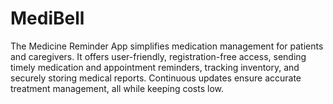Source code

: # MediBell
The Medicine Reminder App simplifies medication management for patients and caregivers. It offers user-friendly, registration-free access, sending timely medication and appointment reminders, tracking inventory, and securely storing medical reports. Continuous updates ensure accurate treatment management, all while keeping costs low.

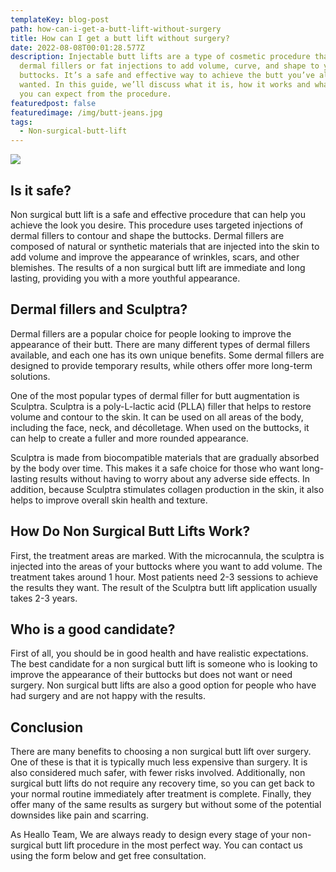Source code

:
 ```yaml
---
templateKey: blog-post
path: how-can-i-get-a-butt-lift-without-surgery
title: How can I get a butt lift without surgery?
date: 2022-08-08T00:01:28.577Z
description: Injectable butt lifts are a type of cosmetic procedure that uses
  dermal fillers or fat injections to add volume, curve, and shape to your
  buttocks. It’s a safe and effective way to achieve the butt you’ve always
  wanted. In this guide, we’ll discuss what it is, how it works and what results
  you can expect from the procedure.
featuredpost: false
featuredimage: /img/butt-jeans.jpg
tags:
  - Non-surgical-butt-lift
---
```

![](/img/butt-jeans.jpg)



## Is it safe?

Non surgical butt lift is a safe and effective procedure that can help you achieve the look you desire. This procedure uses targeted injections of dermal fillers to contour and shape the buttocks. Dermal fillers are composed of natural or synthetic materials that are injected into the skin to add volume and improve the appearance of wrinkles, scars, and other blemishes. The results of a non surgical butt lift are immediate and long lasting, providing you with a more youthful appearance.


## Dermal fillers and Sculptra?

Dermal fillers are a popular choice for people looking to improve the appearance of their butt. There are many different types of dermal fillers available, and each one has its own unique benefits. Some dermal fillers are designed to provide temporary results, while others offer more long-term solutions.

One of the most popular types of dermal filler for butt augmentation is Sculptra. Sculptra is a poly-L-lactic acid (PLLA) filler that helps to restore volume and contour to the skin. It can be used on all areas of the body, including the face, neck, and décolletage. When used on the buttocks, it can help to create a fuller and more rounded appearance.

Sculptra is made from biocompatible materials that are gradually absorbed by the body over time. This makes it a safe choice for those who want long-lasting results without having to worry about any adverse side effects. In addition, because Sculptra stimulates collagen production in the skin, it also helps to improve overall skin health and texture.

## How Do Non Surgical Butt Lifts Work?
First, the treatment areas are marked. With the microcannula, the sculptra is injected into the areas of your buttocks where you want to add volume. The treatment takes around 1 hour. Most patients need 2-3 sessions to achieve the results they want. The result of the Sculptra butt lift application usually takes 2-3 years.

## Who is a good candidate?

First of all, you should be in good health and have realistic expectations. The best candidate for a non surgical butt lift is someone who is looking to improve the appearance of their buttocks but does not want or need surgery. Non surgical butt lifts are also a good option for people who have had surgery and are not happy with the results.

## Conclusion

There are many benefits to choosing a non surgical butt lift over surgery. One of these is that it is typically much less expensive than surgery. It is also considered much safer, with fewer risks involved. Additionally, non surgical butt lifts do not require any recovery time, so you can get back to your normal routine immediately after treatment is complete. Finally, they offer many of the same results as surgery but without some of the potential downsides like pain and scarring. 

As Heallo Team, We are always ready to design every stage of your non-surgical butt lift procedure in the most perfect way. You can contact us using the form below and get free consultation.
++++++++
Leaving the pictures out, write out all the material above exactly.

Source code

: # MediBell
The Medicine Reminder App simplifies medication management for patients and caregivers. It offers user-friendly, registration-free access, sending timely medication and appointment reminders, tracking inventory, and securely storing medical reports. Continuous updates ensure accurate treatment management, all while keeping costs low.

Source code

:
 ```yaml
---
templateKey: blog-post
path: how-can-i-get-a-butt-lift-without-surgery
title: How can I get a butt lift without surgery?
date: 2022-08-08T00:01:28.577Z
description: Injectable butt lifts are a type of cosmetic procedure that uses
  dermal fillers or fat injections to add volume, curve, and shape to your
  buttocks. It’s a safe and effective way to achieve the butt you’ve always
  wanted. In this guide, we’ll discuss what it is, how it works and what results
  you can expect from the procedure.
featuredpost: false
featuredimage: /img/butt-jeans.jpg
tags:
  - Non-surgical-butt-lift
---
```

![](/img/butt-jeans.jpg)



## Is it safe?

Non surgical butt lift is a safe and effective procedure that can help you achieve the look you desire. This procedure uses targeted injections of dermal fillers to contour and shape the buttocks. Dermal fillers are composed of natural or synthetic materials that are injected into the skin to add volume and improve the appearance of wrinkles, scars, and other blemishes. The results of a non surgical butt lift are immediate and long lasting, providing you with a more youthful appearance.


## Dermal fillers and Sculptra?

Dermal fillers are a popular choice for people looking to improve the appearance of their butt. There are many different types of dermal fillers available, and each one has its own unique benefits. Some dermal fillers are designed to provide temporary results, while others offer more long-term solutions.

One of the most popular types of dermal filler for butt augmentation is Sculptra. Sculptra is a poly-L-lactic acid (PLLA) filler that helps to restore volume and contour to the skin. It can be used on all areas of the body, including the face, neck, and décolletage. When used on the buttocks, it can help to create a fuller and more rounded appearance.

Sculptra is made from biocompatible materials that are gradually absorbed by the body over time. This makes it a safe choice for those who want long-lasting results without having to worry about any adverse side effects. In addition, because Sculptra stimulates collagen production in the skin, it also helps to improve overall skin health and texture.

## How Do Non Surgical Butt Lifts Work?
First, the treatment areas are marked. With the microcannula, the sculptra is injected into the areas of your buttocks where you want to add volume. The treatment takes around 1 hour. Most patients need 2-3 sessions to achieve the results they want. The result of the Sculptra butt lift application usually takes 2-3 years.

## Who is a good candidate?

First of all, you should be in good health and have realistic expectations. The best candidate for a non surgical butt lift is someone who is looking to improve the appearance of their buttocks but does not want or need surgery. Non surgical butt lifts are also a good option for people who have had surgery and are not happy with the results.

## Conclusion

There are many benefits to choosing a non surgical butt lift over surgery. One of these is that it is typically much less expensive than surgery. It is also considered much safer, with fewer risks involved. Additionally, non surgical butt lifts do not require any recovery time, so you can get back to your normal routine immediately after treatment is complete. Finally, they offer many of the same results as surgery but without some of the potential downsides like pain and scarring. 

As Heallo Team, We are always ready to design every stage of your non-surgical butt lift procedure in the most perfect way. You can contact us using the form below and get free consultation.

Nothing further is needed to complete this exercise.